En Capitanía se han presentado, sin previo aviso, don Joaquín Baleztena y don Luis Martínez Berasáin, ambos dirigentes de la Junta Regional de Navarra de la Comunión Tradicionalista. Mi ayudante, que les atendió en primera instancia al no tener convocada la cita, les dio hora para el día siguiente a las ocho de la noche, sin consultármelo porque estaba en el acuartelamiento. Cuando supe de su visita pensé que venían por indicación de nuestro amigo Garcilaso, pero no era así: simplemente se habían adelantado a conocerme y querían hacerme partícipe de la grave situación que, en su opinión, está atravesando la más alta institución provincial, su Diputación, por el intento del Gobierno central de sustituir a los actuales diputados forales por una comisión gestora. La conversación, en cuanto me he percatado de que venían por libre, ha sido rápida. Les he dejado hablar durante casi media hora, en la que me han expuesto su malestar y cómo los carlistas están dispuestos a defender —por todos los medios, han recalcado—, las instituciones forales si se produce el ataque del Gobierno. No es cuestión que atañe a mis atribuciones por lo que he tenido que manifestar que el Ejército está para lo que está, y creo que ellos me han entendido. Cuando nos despedíamos, el señor Martínez Berasáin ha comentado:

—General: quisiéramos volver a entrevistamos con usted sin las rigideces de una cita oficial tan pronto como lo estime oportuno.

—¿Con qué objeto?

—Existen otras cuestiones que el carlismo quiere darle a conocer.

—¿De qué índole?

Martínez Berasáin ha mirado a su compañero el señor Baleztena y ha contestado por ambos:

—Nos preocupa España y queremos que conozca nuestra posición de primera mano.

—Les convocaré en breve plazo —he contestado.

Al poco de marcharse he pedido que llamaran telefónicamente al director de Diario de Navarra, señor García.

—Acaban de abandonar Capitanía los señores Martínez Berasáin y Baleztena, de la Comunión Tradicionalista. ¿Los ha enviado usted? —he preguntado.
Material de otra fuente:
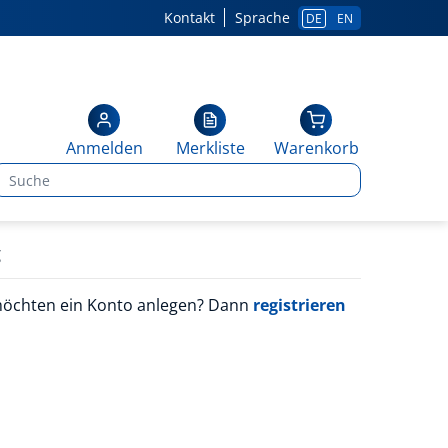
Kontakt
Sprache
DE
EN
Anmelden
Merkliste
Warenkorb
g
möchten ein Konto anlegen? Dann
registrieren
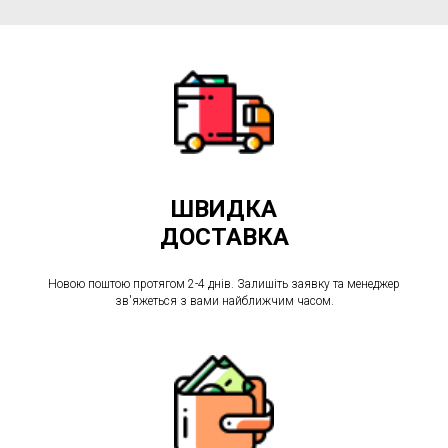
ШВИДКА
ДОСТАВКА
Новою поштою протягом 2-4 днів. Залишіть заявку та менеджер
зв'яжеться з вами найближчим часом.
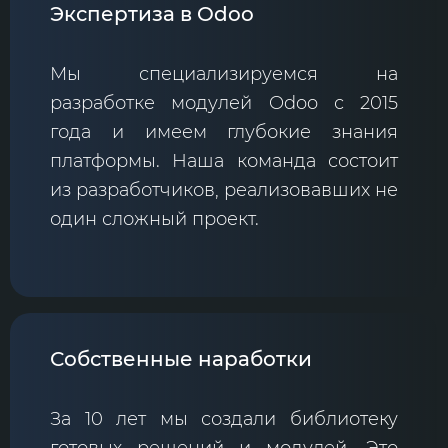
Экспертиза в Odoo
Мы специализируемся на
разработке модулей Odoo с 2015
года и имеем глубокие знания
платформы. Наша команда состоит
из разработчиков, реализовавших не
один сложный проект.
Собственные наработки
За 10 лет мы создали библиотеку
готовых решений и модулей. Это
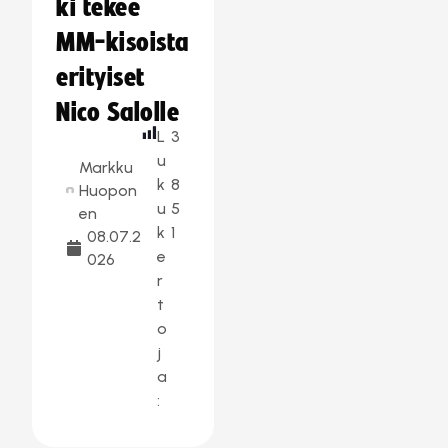
ki tekee
MM-kisoista
erityiset
Nico Salolle
L
3
u
Markku
k
8
Huopon
u
5
en
k
1
08.07.2
e
026
r
t
o
j
a
:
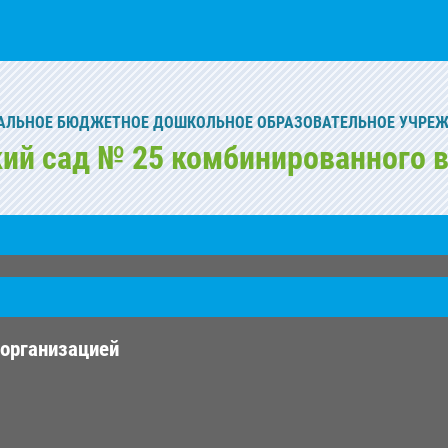
ЛЬНОЕ БЮДЖЕТНОЕ ДОШКОЛЬНОЕ ОБРАЗОВАТЕЛЬНОЕ УЧРЕ
кий сад № 25 комбинированного в
 организацией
—En absoluto, general. Creo que se han adelantado a los acontecimientos. Mi gestión con el carlismo y los requetés está sin culminar. Incluso he pensado en personas distintas a las que usted acaba de mencionar para su primer contacto.

—Quedo a la espera, pues.

—Mañana mismo me comunicaré con usted.

—Hasta entonces.

He tenido nuevas de Franco, de Goded y del teniente coronel Yagüe, que está en África. Me las ha dado el coronel Francisco García Escámez, que va a ser —lo es ya— mi segundo de a bordo en esta plaza. Dice Escámez —para mí siempre será don Curro— que la fruta está madurando y que hemos de hacer lo posible para recogerla en verano (cuenta que esta frase le ha llegado de Goded, vía Varela). Que los compañeros de la periferia desean recibir un adelanto de lo que se propone y que, en resumidas, me toca el papel de coordinar todos los movimientos, habida cuenta de que estoy suelto en una esquina de España donde el ambiente es más que favorable y tengo menos vigilancia. De esto último no estoy seguro. Es más, creo que el gobernador civil ha recibido instrucciones desde la Dirección de Seguridad para seguir mis pasos, según me ha hecho saber el comisario y jefe de Policía en Madrid, el amigo Santiago Martín Báguenas, quien se ha comprometido a informarme de todo lo que consiga averiguar sobre mi persona. Consecuencia de esta confidencia ha sido mi decisión de no hablar por teléfono más que las cuestiones fundamentales y que hagan referencia al trabajo ordinario de la comandancia. He pedido al telefonista que sea escrupuloso con las llamadas que se reciben en Capitanía, que apunte los nombres de los destinatarios y que exija la identificación de todos los comunicantes. A Emiliano le he dicho lo propio y se va a encargar de hablar con los capitanes de su órbita para que, al menos por el teléfono, no haya indiscreciones. Además, vamos a establecer un plan para descubrir si los emisarios del gobernador civil nos siguen o no los pasos. Si yo estuviera en su pellejo lo habría hecho desde el momento mismo en que pisé el andén de la estación de Pamplona; para qué vamos a engañarnos.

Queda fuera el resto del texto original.